Les données personnelles et les informations internes peuvent également être chiffrées grâce à des solutions (basées sur le cloud) qui offrent un déchiffrement centralisé des messages entrants avant de les stocker dans leur format d’origine au sein d’une archive chiffrée à son tour.
Le recours à un portail facile à utiliser accessible via un navigateur pour la transmission de données confidentielles sur les patients peut être une alternative pertinente, car les utilisateurs privés, notamment, ne disposent souvent pas des normes de chiffrement professionnelles appropriées.
S’équiper pour assurer continuité et archivage sécurisé
Dans le secteur de la santé, il est également essentiel de disposer d’une infrastructure de secours qui puisse garantir une communication ininterrompue en cas de panne du système de messagerie électronique principal, qu’elle soit due à une défaillance du fournisseur de services cloud ou à une attaque par ransomware. Les organisations doivent privilégier les solutions qui offrent un environnement de messagerie indépendant et toujours disponible, qui permet au personnel de continuer à envoyer et à recevoir des e-mails en cas d’indisponibilité prolongée du système principal.
La majorité des établissements de santé sont en outre légalement tenus de conserver les e-mails importants sur le plan fiscal et commercial ainsi que leurs pièces jointes pendant une durée déterminée. Ce processus d’archivage doit garantir que les e-mails soient stockés de manière inviolable, qu’ils soient facilement consultables, et qu’ils soient conformes aux lois applicables en matière de protection des données (RGPD). Les e-mails archivés doivent être conservés dans leur format d’origine, y compris les détails techniques pertinents, et protégés contre tout accès non autorisé par des mesures telles que le double contrôle.

+++++

# Consigne
Répondez à ces questions sur l'extrait ci-dessus consacré à la messagerie dans le secteur de la santé :
(a) Pour quelle raison un portail accessible via un navigateur peut-il être une alternative pertinente ?
(b) Quelles deux causes possibles d'une panne du système de messagerie principal sont citées ?
(c) Quelle mesure est donnée en exemple pour protéger les e-mails archivés contre tout accès non autorisé ?

+++++

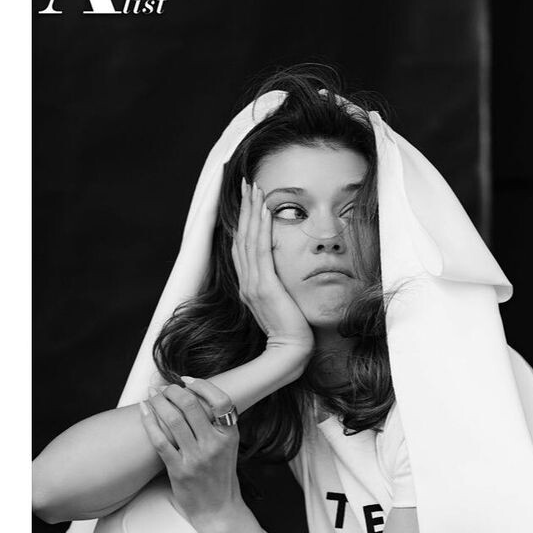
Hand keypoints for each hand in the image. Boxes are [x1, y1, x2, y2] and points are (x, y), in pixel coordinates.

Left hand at [139, 381, 245, 528]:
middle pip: (191, 405)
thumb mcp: (228, 448)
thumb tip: (194, 395)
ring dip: (158, 401)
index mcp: (230, 436)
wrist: (218, 510)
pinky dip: (149, 421)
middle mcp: (214, 445)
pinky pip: (160, 440)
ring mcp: (197, 458)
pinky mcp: (179, 470)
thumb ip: (217, 425)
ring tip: (152, 395)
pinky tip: (143, 410)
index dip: (201, 385)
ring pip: (173, 419)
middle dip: (172, 390)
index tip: (186, 380)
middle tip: (163, 387)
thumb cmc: (220, 477)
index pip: (220, 400)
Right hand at [233, 178, 314, 360]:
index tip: (247, 199)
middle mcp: (246, 281)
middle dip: (243, 207)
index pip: (241, 245)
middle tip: (245, 182)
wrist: (291, 350)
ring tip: (254, 187)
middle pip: (240, 236)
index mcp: (248, 284)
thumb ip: (277, 285)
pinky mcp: (264, 286)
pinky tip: (264, 211)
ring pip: (248, 238)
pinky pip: (261, 251)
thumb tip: (282, 271)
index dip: (242, 220)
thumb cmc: (292, 329)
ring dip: (251, 210)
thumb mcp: (281, 301)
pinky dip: (261, 229)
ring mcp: (252, 283)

+++++

# Corrigé
(a) Les utilisateurs privés, notamment, ne disposent souvent pas des normes de chiffrement professionnelles appropriées.
(b) Une défaillance du fournisseur de services cloud ou une attaque par ransomware.
(c) Le double contrôle.